Exercise objective:
For every record that follows, write out the text exactly and omit the picture, if one is present.

Dataset:
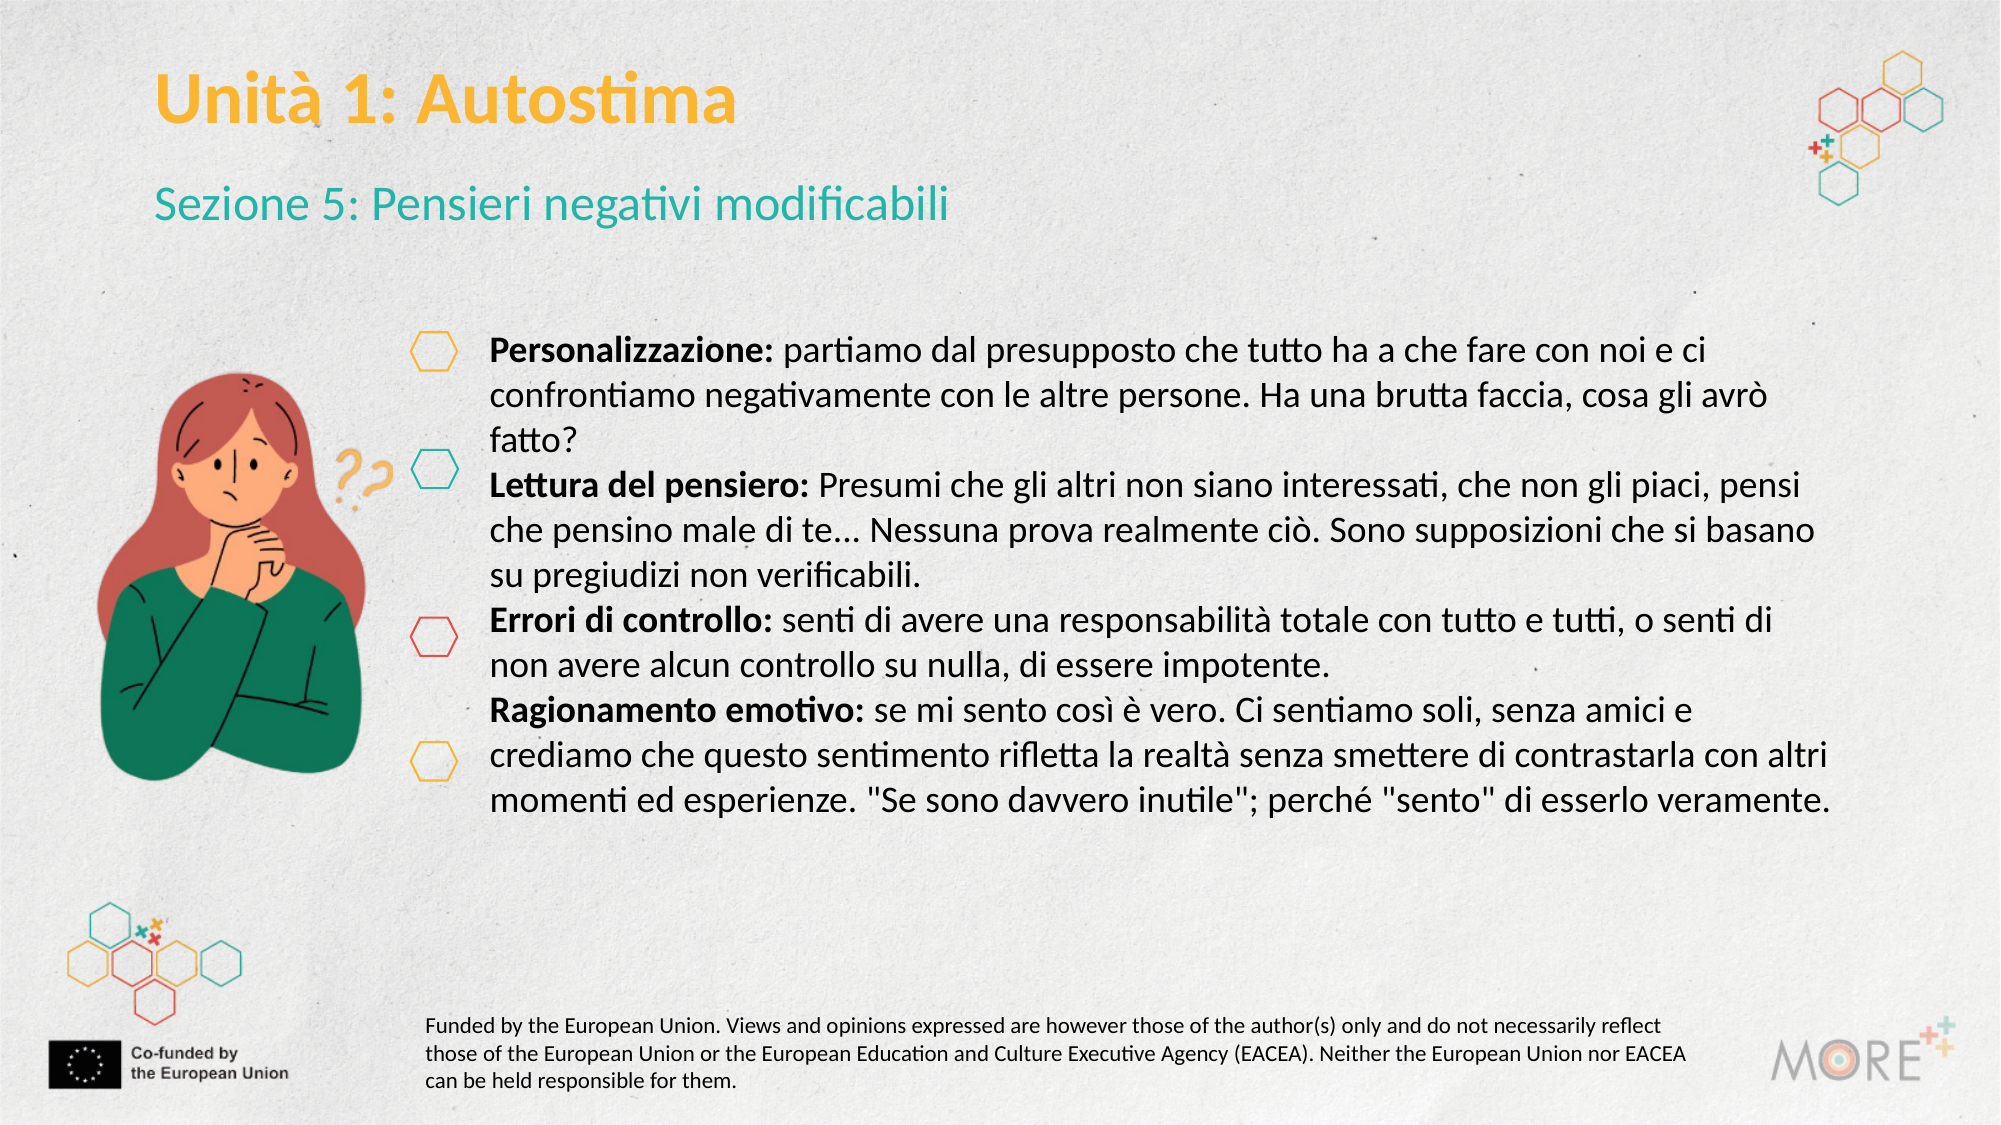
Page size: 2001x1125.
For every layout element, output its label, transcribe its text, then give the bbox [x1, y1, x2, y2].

text_box Personalizzazione: partiamo dal presupposto che tutto ha a che fare con noi e ci confrontiamo negativamente con le altre persone. Ha una brutta faccia, cosa gli avrò fatto? Lettura del pensiero: Presumi che gli altri non siano interessati, che non gli piaci, pensi che pensino male di te... Nessuna prova realmente ciò. Sono supposizioni che si basano su pregiudizi non verificabili. Errori di controllo: senti di avere una responsabilità totale con tutto e tutti, o senti di non avere alcun controllo su nulla, di essere impotente. Ragionamento emotivo: se mi sento così è vero. Ci sentiamo soli, senza amici e crediamo che questo sentimento rifletta la realtà senza smettere di contrastarla con altri momenti ed esperienze. "Se sono davvero inutile"; perché "sento" di esserlo veramente. [474, 317, 1854, 879]
text_box [410, 742, 458, 781]
text_box Funded by the European Union. Views and opinions expressed are however those of the author(s) only and do not necessarily reflect those of the European Union or the European Education and Culture Executive Agency (EACEA). Neither the European Union nor EACEA can be held responsible for them. [410, 1003, 1707, 1101]
text_box [410, 332, 458, 371]
text_box [410, 617, 458, 656]
text_box Unità 1: Autostima [139, 41, 1487, 146]
picture [0, 0, 2001, 1125]
text_box [411, 449, 459, 489]
text_box Sezione 5: Pensieri negativi modificabili [139, 162, 1574, 238]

Result for this task:
Page size: 2001x1125.
For every layout element, output its label, transcribe its text, then give the bbox [x1, y1, x2, y2].

text_box Personalizzazione: partiamo dal presupposto che tutto ha a che fare con noi e ci confrontiamo negativamente con le altre persone. Ha una brutta faccia, cosa gli avrò fatto? Lettura del pensiero: Presumi che gli altri non siano interessati, che non gli piaci, pensi che pensino male di te... Nessuna prova realmente ciò. Sono supposizioni che si basano su pregiudizi non verificabili. Errori di controllo: senti di avere una responsabilità totale con tutto e tutti, o senti di non avere alcun controllo su nulla, di essere impotente. Ragionamento emotivo: se mi sento così è vero. Ci sentiamo soli, senza amici e crediamo che questo sentimento rifletta la realtà senza smettere di contrastarla con altri momenti ed esperienze. "Se sono davvero inutile"; perché "sento" di esserlo veramente. [474, 317, 1854, 879]
text_box [410, 742, 458, 781]
text_box Funded by the European Union. Views and opinions expressed are however those of the author(s) only and do not necessarily reflect those of the European Union or the European Education and Culture Executive Agency (EACEA). Neither the European Union nor EACEA can be held responsible for them. [410, 1003, 1707, 1101]
text_box [410, 332, 458, 371]
text_box [410, 617, 458, 656]
text_box Unità 1: Autostima [139, 41, 1487, 146]
picture [0, 0, 2001, 1125]
text_box [411, 449, 459, 489]
text_box Sezione 5: Pensieri negativi modificabili [139, 162, 1574, 238]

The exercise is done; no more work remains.